Sin llegar a los extremos de subdivisión y aleteo de nariz de Jean-Baptiste Grenouille , el tremendo personaje de la novela de Patrick Süskind, París contiene tantos mundos como perfumes. Hay quien va a París a ver licores, a tocar quesos, a oler ostras, a gustar manos de cerdo y a oír la sinfonía de los patos confitados, no sólo de los patos encadenados, aunque a algunos nos gusta Le canard enchaîné , incluso cuando esa revista no descubre un asunto tan turbio como el de los diamantes de Bocassa y Giscard. Lo importante en París, y no sólo allí, es tener le vin gai , el vino alegre. La meta donde dirigir los zapatos es algo secundario. Al Museo Orsay se puede ir a contemplar no sólo las pinturas de Gauguin sino sus esculturas salvajes. O algo que a uno le hace soñar: la talla de hembras frutales y polinesias que hizo Gauguin para la Maison du Jouir, su Casa del Placer de Atuona (Islas Marquesas), la que lleva la famosa inscripción "Sed misteriosas, sed amorosas, y seréis dichosas". Ellas.
Pero lo que no convendría perderse es el éxito que tiene el Museo del Quai Branly. No llega al año de su inauguración por Chirac y son masas las que acuden a ese museo, que, tras barajarse varios nombres, se ha llamado del Quai Branly por el muelle del Sena donde se ubica. Allí han ido a parar las colecciones del Musée de l''Homme y de otros fondos coloniales de Francia, más las que se exponían provisionalmente en el Louvre, y eso no es cualquier cosa sino un total de 300.000 obras de arte y artefactos de los mal llamados primitivos de Oceanía, África, América y Asia y de sus centenares de culturas. Y es que, tras tantos museos que homenajean la percepción occidental del arte, por fin ha llegado la hora -con campanada parisina- de exaltar la mirada de los otros, las artes primeras de quienes han visto el mundo por rincones y escotillas totalmente impensados.

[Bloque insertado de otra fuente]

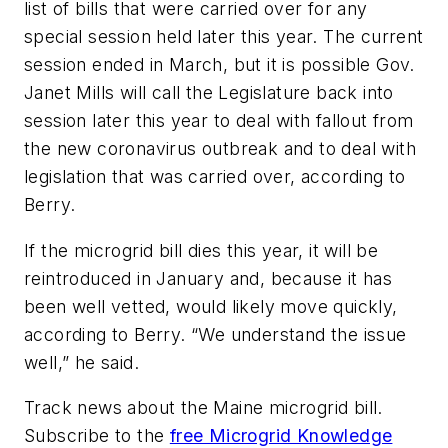
list of bills that were carried over for any
special session held later this year. The current
session ended in March, but it is possible Gov.
Janet Mills will call the Legislature back into
session later this year to deal with fallout from
the new coronavirus outbreak and to deal with
legislation that was carried over, according to
Berry.
If the microgrid bill dies this year, it will be
reintroduced in January and, because it has
been well vetted, would likely move quickly,
according to Berry. “We understand the issue
well,” he said.
Track news about the Maine microgrid bill.
Subscribe to the
free Microgrid Knowledge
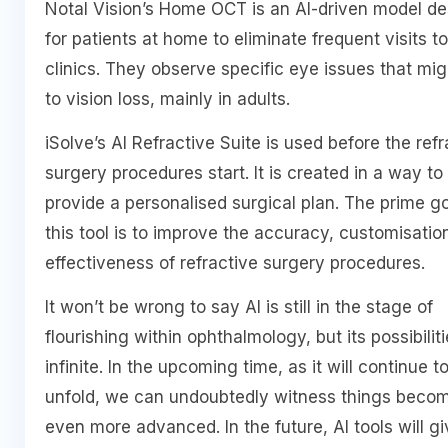
Notal Vision’s Home OCT is an AI-driven model d
for patients at home to eliminate frequent visits to
clinics. They observe specific eye issues that mig
to vision loss, mainly in adults.
iSolve’s AI Refractive Suite is used before the refr
surgery procedures start. It is created in a way to
provide a personalised surgical plan. The prime go
this tool is to improve the accuracy, customisatio
effectiveness of refractive surgery procedures.
It won’t be wrong to say AI is still in the stage of
flourishing within ophthalmology, but its possibilit
infinite. In the upcoming time, as it will continue t
unfold, we can undoubtedly witness things beco
even more advanced. In the future, AI tools will gi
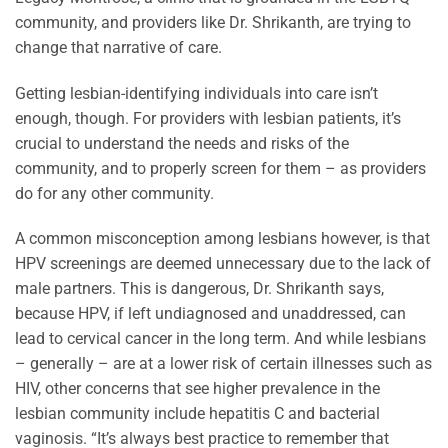
community, and providers like Dr. Shrikanth, are trying to
change that narrative of care.
Getting lesbian-identifying individuals into care isn’t
enough, though. For providers with lesbian patients, it’s
crucial to understand the needs and risks of the
community, and to properly screen for them – as providers
do for any other community.
A common misconception among lesbians however, is that
HPV screenings are deemed unnecessary due to the lack of
male partners. This is dangerous, Dr. Shrikanth says,
because HPV, if left undiagnosed and unaddressed, can
lead to cervical cancer in the long term. And while lesbians
– generally – are at a lower risk of certain illnesses such as
HIV, other concerns that see higher prevalence in the
lesbian community include hepatitis C and bacterial
vaginosis. “It’s always best practice to remember that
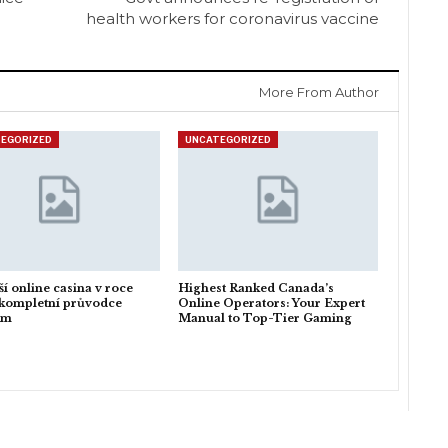
health workers for coronavirus vaccine
More From Author
EGORIZED
UNCATEGORIZED
ší online casina v roce
Highest Ranked Canada’s
kompletní průvodce
Online Operators: Your Expert
em
Manual to Top-Tier Gaming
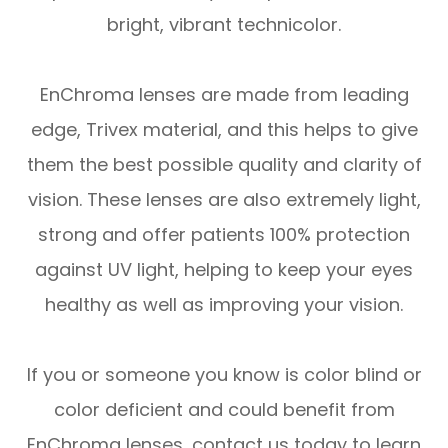
bright, vibrant technicolor.
EnChroma lenses are made from leading
edge, Trivex material, and this helps to give
them the best possible quality and clarity of
vision. These lenses are also extremely light,
strong and offer patients 100% protection
against UV light, helping to keep your eyes
healthy as well as improving your vision.
If you or someone you know is color blind or
color deficient and could benefit from
EnChroma lenses, contact us today to learn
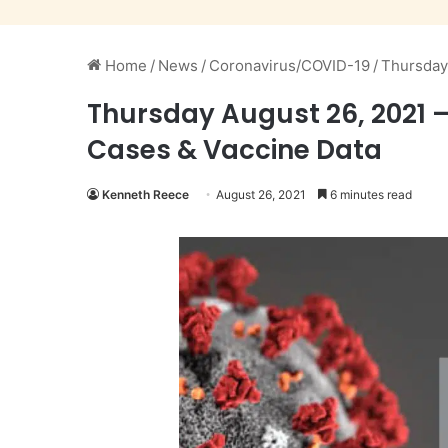
Home
/
News
/
Coronavirus/COVID-19
/
Thursday
Thursday August 26, 2021 
Cases & Vaccine Data
Kenneth Reece
August 26, 2021
6 minutes read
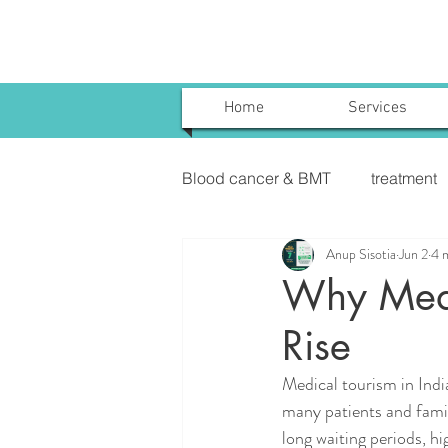
Home
Services
Blood cancer & BMT
treatment
Anup Sisotia
Jun 2
4 
Uterine Cancer Treatment India
Why Medic
Rise
KIDNEY CANCER & TREATME
Medical tourism in Indi
many patients and famil
long waiting periods, hi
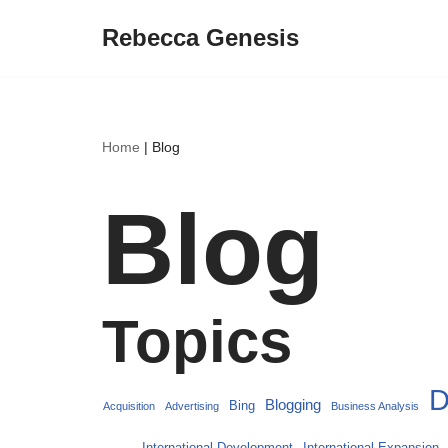
Rebecca Genesis
Skip
to
content
Home
|
Blog
Blog
Topics
D
Blogging
Bing
Acquisition
Advertising
Business Analysis
International Development
International Expansion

El propio envoltorio del museo es una genialidad del arquitecto Jean Nouvel empotrada en el aire del París más solemne, a poca distancia de la Torre Eiffel y casi enfrente del Trocadero, que domina la otra orilla del Sena. Nouvel ha puesto paredones llenos de musgo como si fuesen faldas de montes tropicales que rompen la inercia del caminar normal por una acera de París. En los jardines, luego, hay helechos tan frescos como los de las propias selvas y todo eso predispone a un interior donde no falta ningún último grito museístico para valorar los objetos más ancestrales. Subes por una rampa donde te proyectan luces y vídeos casi en los zapatos y que te avisan: "El dedo que enseña la luna no es la luna". Ni esto es el cuento de la buena pipa, ni va de los castillos flotantes de Magritte y sus hombres con melones negros en la cabeza sino de esculturas rituales, y a veces con restos de sangre que, desde luego, no parecen de gallina.
Al entrar ya en el gran barco que conjunta las diversas salas de exposición da la bienvenida estratégica una escultura andrógina de estilo djenenké , encontrada en el acantilado dogon de Bandiagara. Se trata de una fabulosa talla del siglo XI de un personaje de barba y pechos, o sea, de un género tan indeterminado como el de las estrellas. Y luego se abre el gran banquete para los ojos. Desde las plumas de los indios del Amazonas a los cuadros de puntos de los aborígenes de Australia; desde los vestidos de las mujeres beréberes a los tambores de los chamanes altaicos de Siberia meridional. Cada cual encontrará su pieza favorita entre miles y no me extraña que la de alguno sea una hemlot, una quebrada máscara doble con la que la sociedad secreta iniet, de los tolai de Nueva Bretaña, se protegía del universo mundo encontrando entre la línea recta y la curva una línea quebrada con picos y sierras tan inusitadas que parecen más bien cuánticas.
Fabulosas piezas y no menores argumentos para volver a París, si es que nos hemos ido alguna vez de ella. Yves Montand, protagonista de El salario del miedo , guardaba en su cartera un billete del Metro parisino, aunque se encontrara en plena selva de Venezuela. Sufría una inmensa nostalgia por volver a pisar la calle Lepic y la plaza Blanche, las inmediaciones de Pigalle, cuando ese barrio era de verdad canalla y no una sucesión de sex shops con mucho plástico y poca fantasía.